The compaction-trigger determines the frequency of compaction. The smaller the number of sorted run, the more compaction occurs, and the larger the number of sorted run, the less compaction occurs.

  • The larger num-sorted-run.compaction-trigger, the less merge cost when updating data, which can avoid many invalid merges. However, if this value is too large, more memory will be needed when merging files because each FileReader will take up a lot of memory.

  • The smaller num-sorted-run.compaction-trigger, the better performance when querying, fewer files will be merged.

Write Stalls #

The Writer automatically maintains the structure of the LSM, which means that there will be asynchronous threads constantly compaction, but if write speed is faster than the compaction speed, write stalls may occur. Writing will be stopping.

If we don’t limit writing, we will have the following problems:

  • Increasing space scaling, which can lead to running out of disk space.
  • Increasing read amplification, which greatly reduces read performance.

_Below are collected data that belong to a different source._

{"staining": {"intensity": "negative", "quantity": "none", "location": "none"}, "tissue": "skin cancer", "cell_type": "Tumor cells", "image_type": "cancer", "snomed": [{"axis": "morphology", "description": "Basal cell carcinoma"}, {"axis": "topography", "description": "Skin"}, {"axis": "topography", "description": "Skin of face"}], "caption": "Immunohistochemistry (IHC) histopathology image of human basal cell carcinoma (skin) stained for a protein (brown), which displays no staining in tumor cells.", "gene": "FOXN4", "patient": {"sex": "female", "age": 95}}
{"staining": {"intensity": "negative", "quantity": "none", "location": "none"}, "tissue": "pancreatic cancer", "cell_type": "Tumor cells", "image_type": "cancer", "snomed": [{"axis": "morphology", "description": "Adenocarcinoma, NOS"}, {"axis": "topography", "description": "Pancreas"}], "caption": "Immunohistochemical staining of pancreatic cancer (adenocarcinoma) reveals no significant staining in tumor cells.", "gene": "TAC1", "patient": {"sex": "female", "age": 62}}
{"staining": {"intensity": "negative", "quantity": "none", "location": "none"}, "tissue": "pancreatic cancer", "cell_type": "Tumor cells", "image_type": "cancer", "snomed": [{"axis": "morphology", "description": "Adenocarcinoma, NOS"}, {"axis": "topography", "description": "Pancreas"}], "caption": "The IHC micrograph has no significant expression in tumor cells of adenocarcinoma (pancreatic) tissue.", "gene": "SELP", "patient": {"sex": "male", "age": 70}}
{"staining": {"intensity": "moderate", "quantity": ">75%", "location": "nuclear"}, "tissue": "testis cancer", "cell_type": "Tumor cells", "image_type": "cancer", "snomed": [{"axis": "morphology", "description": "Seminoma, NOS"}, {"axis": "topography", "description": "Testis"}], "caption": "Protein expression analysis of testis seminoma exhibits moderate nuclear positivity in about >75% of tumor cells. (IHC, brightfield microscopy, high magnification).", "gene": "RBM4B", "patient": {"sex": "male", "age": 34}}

The following parameters determine when to stop writing:

Option Required Default Type Description
num-sorted-run.stop-trigger
No 10 Integer The number of sorted-runs that trigger the stopping of writes.

Memory #

There are three main places in the Table Store’s sink writer that take up memory:

  • MemTable’s write buffer, shared and preempted by all writers of a single task. This memory value can be adjusted by the write-buffer-size option.
  • The memory consumed by compaction for reading files, can be adjusted by the num-sorted-run.compaction-trigger option to change the maximum number of files to be merged.
  • The memory consumed by writing columnar (ORC) file, which is not adjustable.